* _WORK INSTRUCTION_: Write out the stretch of lines below that begins at the line with "- Understand when" and ends at the line with "- Mentor newer students on safety protocols", including both, exactly as given and nothing more.

* _RECORD SET_:
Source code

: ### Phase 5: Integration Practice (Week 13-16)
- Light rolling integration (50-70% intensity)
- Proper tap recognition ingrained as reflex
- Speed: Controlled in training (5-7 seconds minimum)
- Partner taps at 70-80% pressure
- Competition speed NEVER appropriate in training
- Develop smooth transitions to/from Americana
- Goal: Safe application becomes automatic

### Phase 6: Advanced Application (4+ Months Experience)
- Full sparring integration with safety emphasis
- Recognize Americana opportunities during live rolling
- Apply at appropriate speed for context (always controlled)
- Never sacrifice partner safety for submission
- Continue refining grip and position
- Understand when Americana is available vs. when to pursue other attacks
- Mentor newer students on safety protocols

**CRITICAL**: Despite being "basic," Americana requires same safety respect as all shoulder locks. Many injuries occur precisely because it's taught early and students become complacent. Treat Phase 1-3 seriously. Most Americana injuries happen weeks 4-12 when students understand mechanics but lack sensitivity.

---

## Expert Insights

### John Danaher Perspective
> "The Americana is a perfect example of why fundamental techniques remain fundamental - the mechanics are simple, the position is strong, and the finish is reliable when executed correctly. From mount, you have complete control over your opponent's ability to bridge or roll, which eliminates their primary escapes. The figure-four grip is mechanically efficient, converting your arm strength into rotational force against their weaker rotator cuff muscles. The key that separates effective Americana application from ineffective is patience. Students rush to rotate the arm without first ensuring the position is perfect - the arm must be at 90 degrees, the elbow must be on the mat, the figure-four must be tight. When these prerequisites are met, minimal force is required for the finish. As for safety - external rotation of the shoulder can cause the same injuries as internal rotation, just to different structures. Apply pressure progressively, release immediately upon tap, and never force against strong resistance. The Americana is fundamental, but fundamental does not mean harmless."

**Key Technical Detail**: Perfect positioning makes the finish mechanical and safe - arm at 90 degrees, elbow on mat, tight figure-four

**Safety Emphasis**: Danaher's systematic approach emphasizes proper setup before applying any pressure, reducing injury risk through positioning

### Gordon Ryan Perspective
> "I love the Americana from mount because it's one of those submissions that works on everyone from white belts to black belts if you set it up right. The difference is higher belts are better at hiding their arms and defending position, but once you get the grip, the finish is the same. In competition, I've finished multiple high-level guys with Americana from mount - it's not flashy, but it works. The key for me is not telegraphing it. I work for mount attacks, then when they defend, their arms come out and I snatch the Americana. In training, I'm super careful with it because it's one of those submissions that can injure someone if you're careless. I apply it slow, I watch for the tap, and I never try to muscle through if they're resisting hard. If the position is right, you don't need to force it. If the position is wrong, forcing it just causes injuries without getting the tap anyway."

* _FINISHED EXERCISE_:
- Understand when Americana is available vs. when to pursue other attacks
- Mentor newer students on safety protocols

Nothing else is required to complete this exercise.